● **What the exercise asks**: Return the full set of entries precisely. Do not carry over any pictures.

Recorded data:
▬▬▬▬▬▬
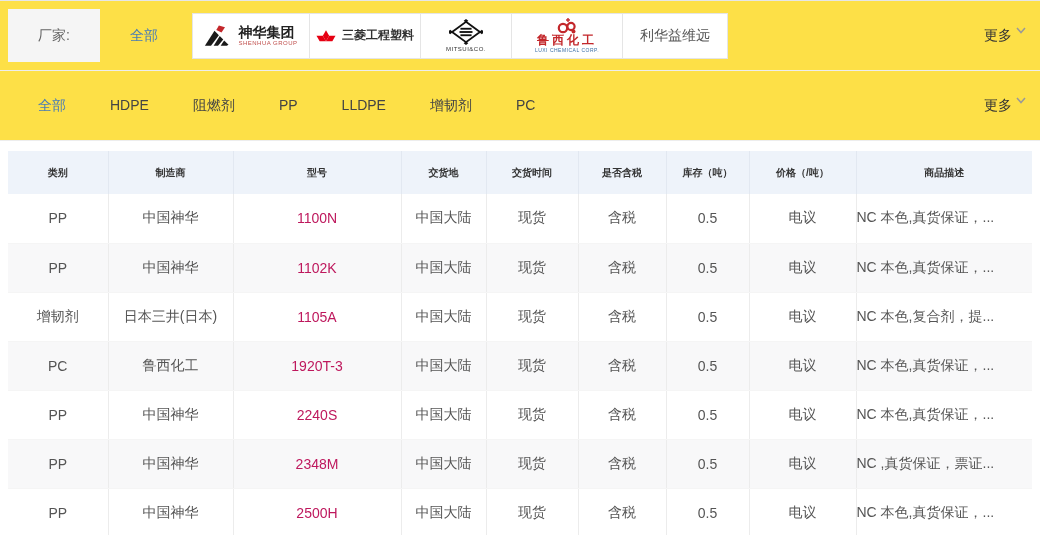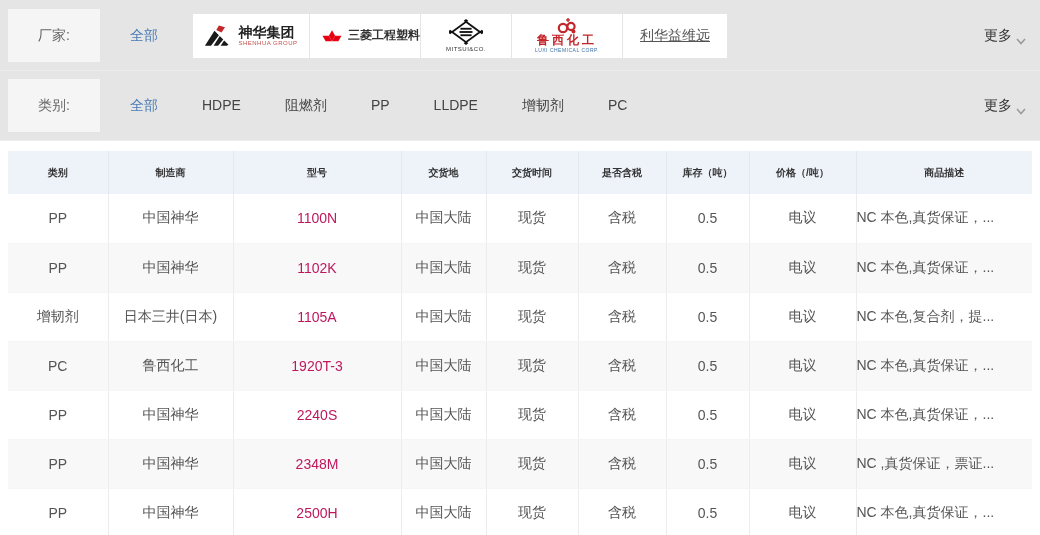--- a/index.html
+++ b/index.html
@@ -7,49 +7,49 @@
   body {
     width:1040px; height:535px; overflow:hidden;
     font-family:"Liberation Sans","DejaVu Sans",sans-serif;
     color:#555; font-size:14px;
   }
   .page { width:1040px; height:535px; overflow:hidden; background:#fff; border-top:1px solid #e6e6e6; }
 
   
   .filter-row {
     position:relative; display:flex; align-items:center;
-    height:70px; padding:4px 8px; border-bottom:1px solid #ededed; background:#e5e5e5;
+    height:70px; padding:4px 8px; border-bottom:1px solid #ededed; background:#fde047;
   }
   .filter-label {
     width:92px; height:53px; background:#f5f5f5; color:#666;
     display:flex; align-items:center; justify-content:center; flex:none;
   }
   .all-link { margin-left:30px; width:32px; color:#4a7cb5; cursor:pointer; flex:none; }
   .brand-strip { display:flex; margin-left:30px; }
   .brand-box {
     height:46px; border:1px solid #e5e5e5; background:#fff; margin-left:-1px;
     display:flex; align-items:center; justify-content:center; gap:6px; cursor:pointer;
   }
   .brand-box:first-child { margin-left:0; }
   .brand-box.b-shenhua { width:118px; }
-  .brand-box.b-mitsubishi { width:112px;justify-content:flex-end; }
+  .brand-box.b-mitsubishi { width:112px; }
   .brand-box.b-mitsui { width:92px; flex-direction:column; gap:1px; }
   .brand-box.b-luxi { width:112px; flex-direction:column; gap:0; }
   .brand-box.b-lihuayi { width:106px; }
   .brand-name { color:#222; font-weight:bold; font-size:14px; line-height:1.1; }
   .brand-sub { font-size:6px; color:#c0504d; letter-spacing:.5px; line-height:1; }
   .mitsubishi-name { color:#333; font-weight:bold; font-size:12px; }
   .mitsui-sub { font-size:6px; color:#333; letter-spacing:.5px; }
   .luxi-name { color:#c3272b; font-weight:bold; font-size:12px; letter-spacing:3px;
                font-family:"Liberation Serif","DejaVu Serif",serif; line-height:1.1; }
   .luxi-sub { font-size:5px; color:#3a6ea5; letter-spacing:.5px; }
-  .lihuayi-name { color:#555; font-size:14px;text-decoration:underline; }
+  .lihuayi-name { color:#555; font-size:14px; }
   .more-link {
     position:absolute; right:14px; top:50%; transform:translateY(-50%);
-    display:flex; align-items:flex-end; gap:4px; color:#333; cursor:pointer;
+    display:flex; align-items:flex-start; gap:4px; color:#333; cursor:pointer;
   }
   .cat-list { display:flex; list-style:none; margin-left:30px; gap:44px; }
   .cat-list li { color:#444; cursor:pointer; white-space:nowrap; }
   .cat-list li.selected { color:#4a7cb5; }
 
   
   .table-wrap { margin:10px 8px 0 8px; }
   table { width:1024px; border-collapse:collapse; table-layout:fixed; }
   thead th {
     height:43px; background:#eef3fa; color:#333; font-weight:bold; font-size:10px;
@@ -147,21 +147,20 @@
       <span>更多</span>
       <span class="icon">
         <svg width="10" height="7" viewBox="0 0 10 7">
             <polyline points="1,1 5,5.5 9,1" fill="none" stroke="#999" stroke-width="1.5"></polyline>
           </svg>
       </span>
     </div>
   </div>
 
   <div class="filter-row">
-    <div class="filter-label">类别:</div>
     <ul class="cat-list">
       <li class="selected">全部</li>
       <li>HDPE</li>
       <li>阻燃剂</li>
       <li>PP</li>
       <li>LLDPE</li>
       <li>增韧剂</li>
       <li>PC</li>
     </ul>
     <div class="more-link">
▬▬▬▬▬▬
● **Solved exercise**:
--- a/index.html
+++ b/index.html
@@ -7,49 +7,49 @@
   body {
     width:1040px; height:535px; overflow:hidden;
     font-family:"Liberation Sans","DejaVu Sans",sans-serif;
     color:#555; font-size:14px;
   }
   .page { width:1040px; height:535px; overflow:hidden; background:#fff; border-top:1px solid #e6e6e6; }
 
   
   .filter-row {
     position:relative; display:flex; align-items:center;
-    height:70px; padding:4px 8px; border-bottom:1px solid #ededed; background:#e5e5e5;
+    height:70px; padding:4px 8px; border-bottom:1px solid #ededed; background:#fde047;
   }
   .filter-label {
     width:92px; height:53px; background:#f5f5f5; color:#666;
     display:flex; align-items:center; justify-content:center; flex:none;
   }
   .all-link { margin-left:30px; width:32px; color:#4a7cb5; cursor:pointer; flex:none; }
   .brand-strip { display:flex; margin-left:30px; }
   .brand-box {
     height:46px; border:1px solid #e5e5e5; background:#fff; margin-left:-1px;
     display:flex; align-items:center; justify-content:center; gap:6px; cursor:pointer;
   }
   .brand-box:first-child { margin-left:0; }
   .brand-box.b-shenhua { width:118px; }
-  .brand-box.b-mitsubishi { width:112px;justify-content:flex-end; }
+  .brand-box.b-mitsubishi { width:112px; }
   .brand-box.b-mitsui { width:92px; flex-direction:column; gap:1px; }
   .brand-box.b-luxi { width:112px; flex-direction:column; gap:0; }
   .brand-box.b-lihuayi { width:106px; }
   .brand-name { color:#222; font-weight:bold; font-size:14px; line-height:1.1; }
   .brand-sub { font-size:6px; color:#c0504d; letter-spacing:.5px; line-height:1; }
   .mitsubishi-name { color:#333; font-weight:bold; font-size:12px; }
   .mitsui-sub { font-size:6px; color:#333; letter-spacing:.5px; }
   .luxi-name { color:#c3272b; font-weight:bold; font-size:12px; letter-spacing:3px;
                font-family:"Liberation Serif","DejaVu Serif",serif; line-height:1.1; }
   .luxi-sub { font-size:5px; color:#3a6ea5; letter-spacing:.5px; }
-  .lihuayi-name { color:#555; font-size:14px;text-decoration:underline; }
+  .lihuayi-name { color:#555; font-size:14px; }
   .more-link {
     position:absolute; right:14px; top:50%; transform:translateY(-50%);
-    display:flex; align-items:flex-end; gap:4px; color:#333; cursor:pointer;
+    display:flex; align-items:flex-start; gap:4px; color:#333; cursor:pointer;
   }
   .cat-list { display:flex; list-style:none; margin-left:30px; gap:44px; }
   .cat-list li { color:#444; cursor:pointer; white-space:nowrap; }
   .cat-list li.selected { color:#4a7cb5; }
 
   
   .table-wrap { margin:10px 8px 0 8px; }
   table { width:1024px; border-collapse:collapse; table-layout:fixed; }
   thead th {
     height:43px; background:#eef3fa; color:#333; font-weight:bold; font-size:10px;
@@ -147,21 +147,20 @@
       <span>更多</span>
       <span class="icon">
         <svg width="10" height="7" viewBox="0 0 10 7">
             <polyline points="1,1 5,5.5 9,1" fill="none" stroke="#999" stroke-width="1.5"></polyline>
           </svg>
       </span>
     </div>
   </div>
 
   <div class="filter-row">
-    <div class="filter-label">类别:</div>
     <ul class="cat-list">
       <li class="selected">全部</li>
       <li>HDPE</li>
       <li>阻燃剂</li>
       <li>PP</li>
       <li>LLDPE</li>
       <li>增韧剂</li>
       <li>PC</li>
     </ul>
     <div class="more-link">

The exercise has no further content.